Why Aviation Business Is Not Flourishing In Nigeria

Yemisi Izuora

Gbenga Olowo

Aviation expert and president Aviation Safety Round Table Initiative (ART) Elder Gbenga Olowo has decried operational difficulties encountered by airline operators in the country and challenged government on the need to put suitable machinery in place to make aviation business lucrative and productive.

Olowo said it is regrettable to see huge investment in the sector collapse after a short time.

Speaking at the 2015 Breakfast Meeting of Aviation Round Table with the theme ‘Ownership Funding and Sustainability of Nigerian Airlines- A Perennial Challenge’ the president observed that airline business in some cases cave in as soon as it is introduced.

‘You can see from the Aviation Round Table breakfast meeting that the  Airlines Operators in Nigeria  are crying about the problems they are facing in the sector, you will see that the mortality rate of Nigerian airlines is very high, some die after 5yrs, 10years, maximum 15years. Some as the airline is born, it’s gone. We should bother ourselves with why are these airlines dying? What is the exact problem?’ the president grieved.

He said, ‘Somebody cracked a joke that, if you are a billionaire and you want to become a millionaire go start an airline. it is not the same outside Nigeria, so the question to us is what is the objective of the government for  Aviation?

They told us about 40years ago when Nigerian Airways was floated that it was not primarily to make profit, it was just for the identity of the nation, today what is the objective?
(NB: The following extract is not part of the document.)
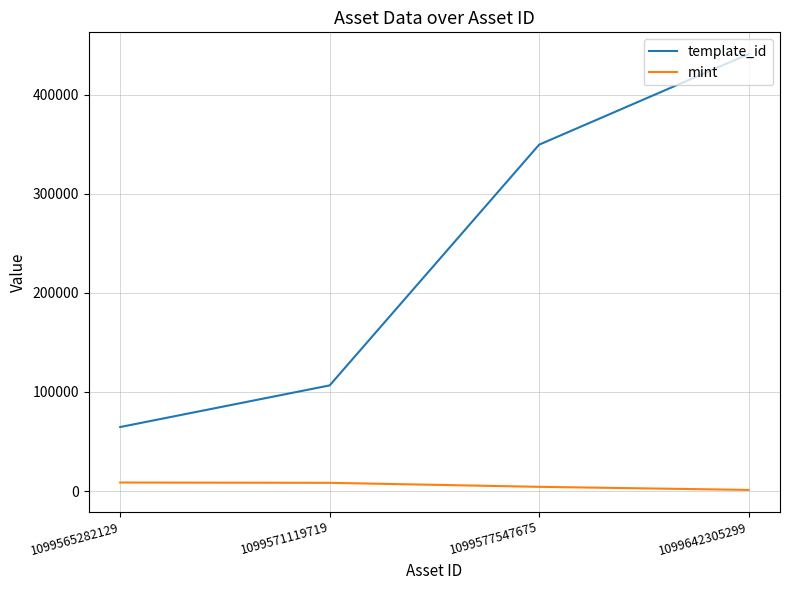

True or false: template_id and mint cross at least once.

False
If the objective is to provide an efficient service that is competitive and be opened to customers locally, regionally and Globally, then what the government should do is to say today this is the percentage of the GDP that should be coming from Aviation sector by year 2025 or by year 2050.

There should be a pronouncement on what the government wants, they want 5% or 10% contribution from Aviation, and how is that going to happen’.
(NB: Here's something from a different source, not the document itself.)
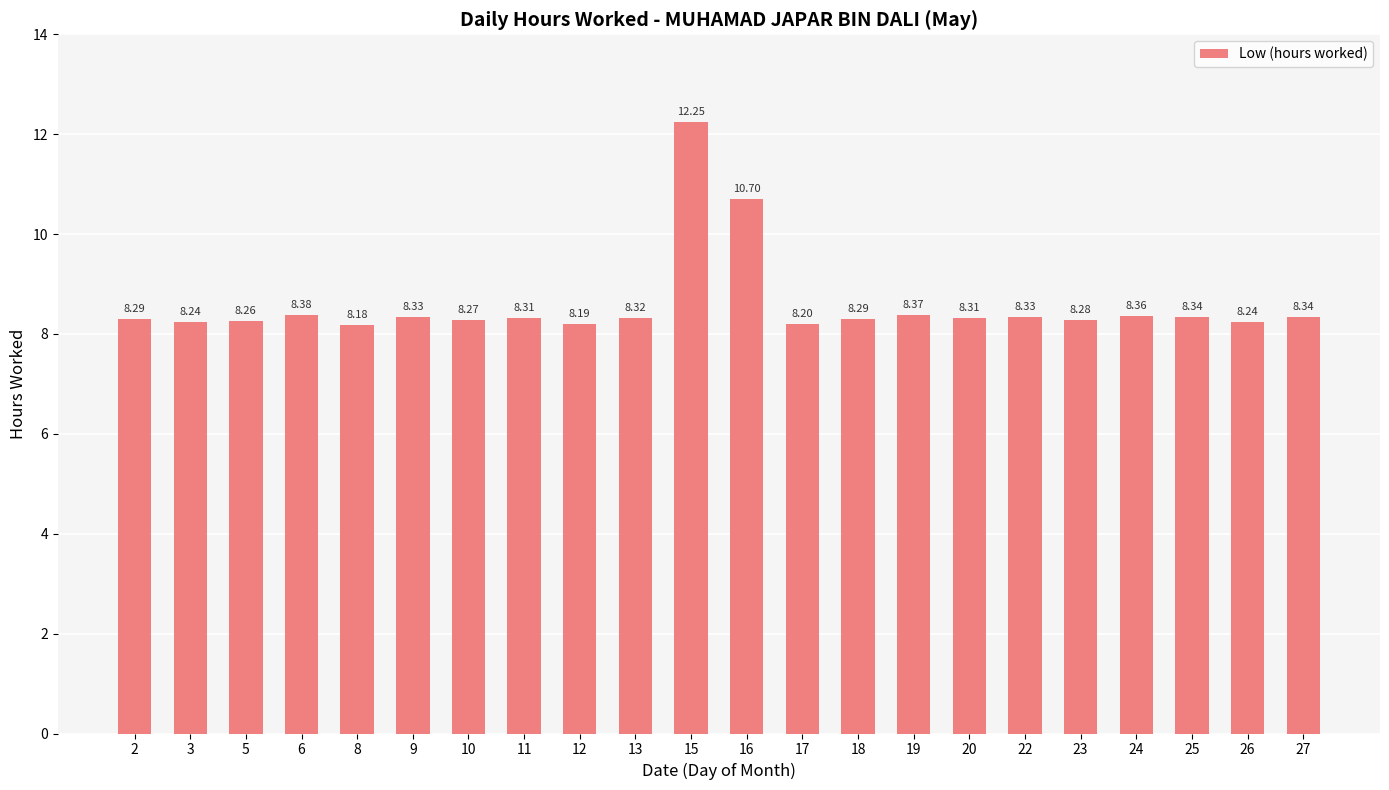

Which has a higher value, 8 or 17?

17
On government proposal for a National Carrier, Olowo commended the thought as a welcome development but suggested that it should be well midwife to make it sustainable.

He said, ‘If that is another one, and you have ARIK as number two and all the other ones with two or three airplane, to come under one umbrella midwifed by NCAA, then that is number three, then Nigeria will have two to three strong players to be able to reciprocate all the BASA right, one national carrier cannot reciprocate all the BASA rights.

We have about  57 rights as of now, one carrier cannot do it, but when we have two or three airlines, and government makes the environment easy for all of them, give all of them a backing, because on the tail of these airplane will be a flag green white green, the airplanes will be registered in Nigeria, flying Nigeria flag, then Nigeria will be able to boast of three flag carriers, I recognize the one coming as a flag carrier from my own professional look, because already  someone is already flying the flag to London, Johannesburg, and to some other parts of the world, since one is flying already, the one that is coming will fly the flag as well’.

Speaking further, Olowo noted that the concern of the Aviation Round table, saying ‘we don’t want to see a new airline with a monopolistic tendency, we want to see that player play on the same level playing field with all others, we don’t want to see discriminatory offer, what one airline gets should be extended to others.

If one airline is able on get fuel subsidy, other airlines should get too. If one airline gets the backing of any issue out there while negotiating the BASA right, all the other airlines should be able to enjoy the same. Then you will be putting three smart players on the field, and then it will be easy to deliver. You want to see each of the players parading over hundred airplanes, then that will be a kind of the measurable objective that we can drive’.

On security, he complained about numerous security organs operating separately thus making it difficult to have a centralized security system.

‘Take the example of United States, everything is central security, homeland security, and under this, there are information and data  to monitor drugs, to monitor people and all kinds of issues, the data is there, you don’t need to have different agencies to handle one singular issue, on arrival here, before you are cleared, narcotics, customs, immigration must check, it must be centralized through data to solve  security problems’ he said.